Bill soltó un alarido. Arrancó las cerillas de la mano de Beverly, encendió una y tomó bruscamente el bolso que Ben sostenía.

—Coño, Bill, ¿qué…?

Corrió la cremallera del bolso y lo vació. Lo que cayó era Audra a tal punto que, por un momento, ni siquiera pudo volver a gritar. Entre los pañuelos de papel, las barras de chicle y los artículos de maquillaje, vio un paquete de caramelos de menta… y la polvera con piedras preciosas que Freddie Firestone le había regalado al firmarse el contrato de El desván.
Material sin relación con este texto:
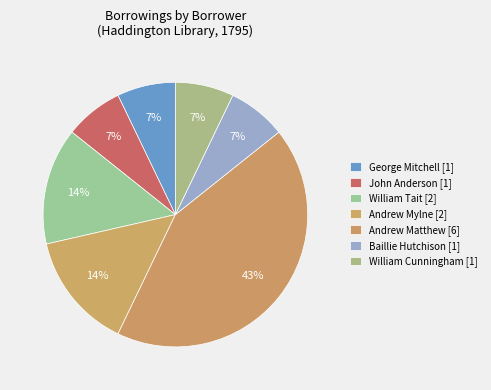

How many slices are in this pie chart?

7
—Ahí ab-b-bajo está m-m-mi mujer —dijo.

Y cayó de rodillas para guardar las cosas en el bolso. Sin siquiera darse cuenta, se apartó con la mano un mechón de pelo que ya no existía.

—¿Tu esposa? ¿Audra? —Beverly parecía horrorizada. Tenía los ojos desorbitados.
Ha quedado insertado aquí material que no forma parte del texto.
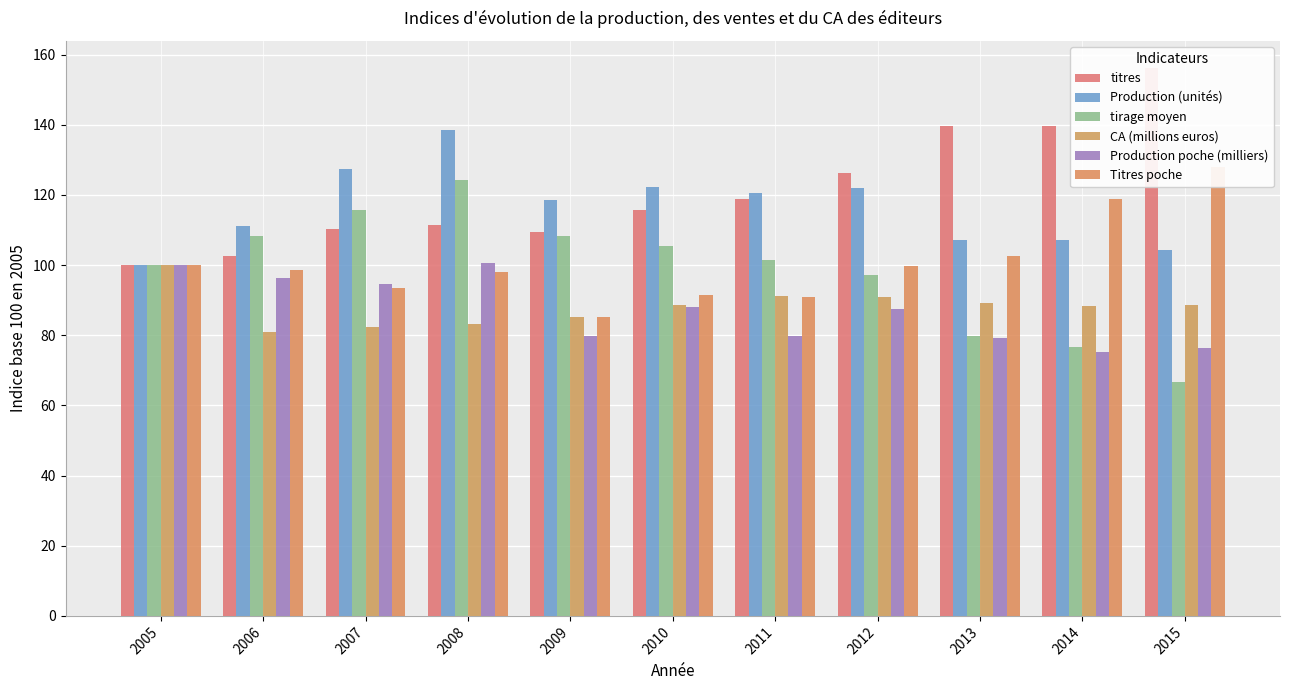

Reading right to left, extract all data points from this chart.

titres: 2015=156.1	2014=139.5	2013=139.6	2012=126.2	2011=118.9	2010=115.7	2009=109.4	2008=111.4	2007=110.2	2006=102.5	2005=100.0
Production (unités): 2015=104.2	2014=107.1	2013=107.0	2012=122.1	2011=120.6	2010=122.1	2009=118.5	2008=138.4	2007=127.4	2006=111.2	2005=100.0
tirage moyen: 2015=66.7	2014=76.8	2013=79.7	2012=97.2	2011=101.5	2010=105.6	2009=108.4	2008=124.2	2007=115.6	2006=108.4	2005=100.0
CA (millions euros): 2015=88.7	2014=88.3	2013=89.1	2012=90.9	2011=91.1	2010=88.6	2009=85.2	2008=83.3	2007=82.3	2006=80.9	2005=100.0
Production poche (milliers): 2015=76.2	2014=75.2	2013=79.2	2012=87.4	2011=79.8	2010=88.1	2009=79.9	2008=100.7	2007=94.5	2006=96.3	2005=100.0
Titres poche: 2015=128.1	2014=118.9	2013=102.5	2012=99.6	2011=90.8	2010=91.5	2009=85.3	2008=98.0	2007=93.4	2006=98.7	2005=100.0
—S-s-su bolso. Sus c-c-cosas…

—Por Dios, Bill —murmuró Richie—. Eso no puede ser, lo sab…

Bill había encontrado la billetera de lagarto y la enseñó, abierta. Richie encendió otra cerilla y se encontró mirando una cara que había visto en cinco o seis películas, la fotografía del carnet de conducir no era atractiva, pero ofrecía una prueba concluyente.
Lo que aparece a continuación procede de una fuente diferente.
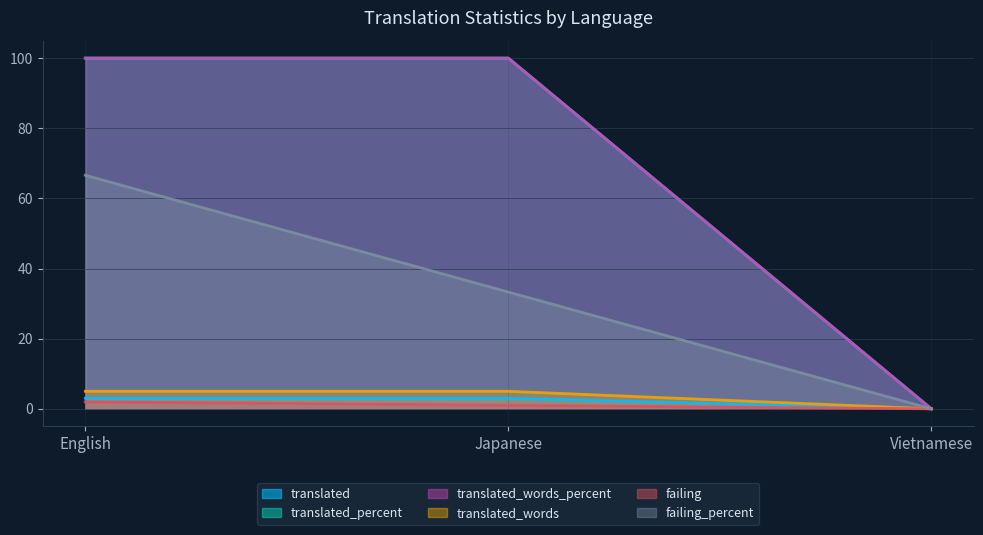

What is the difference between the highest and lowest values at English?

98.0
—P-p-pero He-e-enry ha muerto y Victor y B-b-belch… ¿Quién la atrapó? —Se levantó, mirando en redondo con febril intensidad—. ¿Quién la atrapó?

Ben le puso una mano en el hombro.

—Será mejor que bajemos a averiguarlo, ¿no?

Bill lo miró, como si no estuviera seguro de quién era ese hombre. Por fin sus ojos se aclararon.

—S-sí —dijo—. ¿E-Eddie?

—Lo siento, Bill.

—¿Pu-puedes s-s-subir?

—No sería la primera vez.

Bill se agachó y Eddie le ciñó el cuello con el brazo derecho. Ben y Richie lo alzaron hasta que pudo rodearle la cintura con las piernas. Mientras, Bill pasaba torpemente una pierna sobre el borde del cilindro. Ben vio que Eddie tenía los ojos fuertemente cerrados… y por un instante creyó oír el ruido de la carga de caballería más fea del mundo al abrirse paso por entre los matorrales. Se volvió, casi esperando que los tres aparecieran entre la niebla y los espinos, pero sólo se oía la brisa, cada vez más fuerte, haciendo repiquetear los bambúes a unos cuatrocientos metros de allí. Sus antiguos enemigos habían desaparecido en su totalidad.